You already know the answer. So, do you want to cheat on your taxes or not?


----------



## UberTaxPro (Oct 3, 2014)

ridimic1 said:


> uber reported 30,000 miles while lyft reported 28000 miles
> 
> . I did both lyft and uber together last year
> 
> ...


If you're gonna keep driving start keeping a mileage log today!


----------



## ridimic1 (Feb 6, 2019)

Thanks. I had mileiq about 56000. So what do you recommend about the tax


----------



## UberTaxPro (Oct 3, 2014)

ridimic1 said:


> Thanks. I had mileiq about 56000. So what do you recommend about the tax


If you have a mileage log use that mileage.


----------



## Stevie The magic Unicorn (Apr 3, 2018)

Use mile IQ

The combined total of both uber/lyft will be wrong.


----------



## uber driver guy (Apr 5, 2019)

I need help with the same issue too. Uber reported 19,000 ONLINE MILES not sure if this is the same as with ON TRIP MILES. Is this the only miles I 'll deduct for my tax? Please help.


----------



## Taksomotor (Mar 19, 2019)

ridimic1 said:


> uber reported 30,000 miles while lyft reported 28000 miles
> 
> . I did both lyft and uber together last year
> 
> ...


I would sum them up. You have a paper woork proof for both amounts. It is all legit. And it doesn't even include the miles you drive between the rides, like to come back to the town after you took a farmer to his farmland in the middle of nowhere!


----------



## FLKeys (Dec 27, 2018)

uber driver guy said:


> I need help with the same issue too. Uber reported 19,000 ONLINE MILES not sure if this is the same as with ON TRIP MILES. Is this the only miles I 'll deduct for my tax? Please help.

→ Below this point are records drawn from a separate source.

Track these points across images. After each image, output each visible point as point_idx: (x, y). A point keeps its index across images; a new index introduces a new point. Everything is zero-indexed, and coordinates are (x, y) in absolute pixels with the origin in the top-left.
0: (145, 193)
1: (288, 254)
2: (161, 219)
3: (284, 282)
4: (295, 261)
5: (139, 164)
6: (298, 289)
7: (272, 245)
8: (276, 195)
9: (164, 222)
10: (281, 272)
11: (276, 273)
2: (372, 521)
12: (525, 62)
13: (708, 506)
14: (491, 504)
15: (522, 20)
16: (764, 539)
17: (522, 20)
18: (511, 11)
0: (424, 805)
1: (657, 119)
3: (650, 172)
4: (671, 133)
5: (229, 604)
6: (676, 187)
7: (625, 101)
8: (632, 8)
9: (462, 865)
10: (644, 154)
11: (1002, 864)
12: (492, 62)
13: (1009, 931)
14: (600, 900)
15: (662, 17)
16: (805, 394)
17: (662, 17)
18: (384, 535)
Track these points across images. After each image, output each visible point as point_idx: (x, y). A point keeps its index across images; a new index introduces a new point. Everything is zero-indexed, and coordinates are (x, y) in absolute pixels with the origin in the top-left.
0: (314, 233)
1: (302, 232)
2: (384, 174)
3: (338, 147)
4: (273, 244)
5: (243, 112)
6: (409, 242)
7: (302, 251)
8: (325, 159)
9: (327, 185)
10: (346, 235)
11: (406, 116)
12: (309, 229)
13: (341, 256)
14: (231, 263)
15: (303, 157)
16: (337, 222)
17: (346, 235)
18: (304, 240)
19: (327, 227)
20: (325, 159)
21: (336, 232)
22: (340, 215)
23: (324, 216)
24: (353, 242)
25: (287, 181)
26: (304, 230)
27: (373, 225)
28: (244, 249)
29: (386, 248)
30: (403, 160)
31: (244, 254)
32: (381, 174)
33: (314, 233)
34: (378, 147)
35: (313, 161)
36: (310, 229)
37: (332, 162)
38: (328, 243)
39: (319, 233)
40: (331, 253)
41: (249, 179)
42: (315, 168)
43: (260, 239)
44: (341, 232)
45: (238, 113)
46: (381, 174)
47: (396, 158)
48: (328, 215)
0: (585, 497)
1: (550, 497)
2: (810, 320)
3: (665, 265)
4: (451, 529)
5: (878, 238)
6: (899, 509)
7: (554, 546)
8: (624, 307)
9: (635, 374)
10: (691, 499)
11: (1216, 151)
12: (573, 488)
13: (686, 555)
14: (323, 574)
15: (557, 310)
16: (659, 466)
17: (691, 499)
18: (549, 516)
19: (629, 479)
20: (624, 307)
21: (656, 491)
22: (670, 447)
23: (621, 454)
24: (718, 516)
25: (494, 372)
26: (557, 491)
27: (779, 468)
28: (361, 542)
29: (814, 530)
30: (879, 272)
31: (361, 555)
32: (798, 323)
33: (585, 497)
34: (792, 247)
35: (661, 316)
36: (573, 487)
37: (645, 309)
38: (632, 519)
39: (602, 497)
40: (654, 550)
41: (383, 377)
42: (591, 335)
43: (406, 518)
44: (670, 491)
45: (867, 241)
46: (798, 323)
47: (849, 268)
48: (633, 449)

Did you only drive for Uber?
Did you keep a daily mileage log documenting each trip?

The IRS says you should keep detailed mileage logs, those are the miles you can deduct. If you did not keep a proper log than you use the miles Uber reported and go with that. Chances are you are giving away report able miles. You also run the risk of an audit where the auditor may elect to dis allow the miles because you don't have a proper log. Chances are slim. If you drove for both Uber and Lyft and did not keep a log you are kind of screwed because if you had the app on for both companies at the same time you are over reporting miles.


----------



## UberTaxPro (Oct 3, 2014)

uber driver guy said:


> I need help with the same issue too. Uber reported 19,000 ONLINE MILES not sure if this is the same as with ON TRIP MILES. Is this the only miles I 'll deduct for my tax? Please help.


On line includes all miles while your app is running. On trip miles only include miles with pax in vehicle. Without a mileage log using anything more than your uber reported miles would be difficult to substantiate.


----------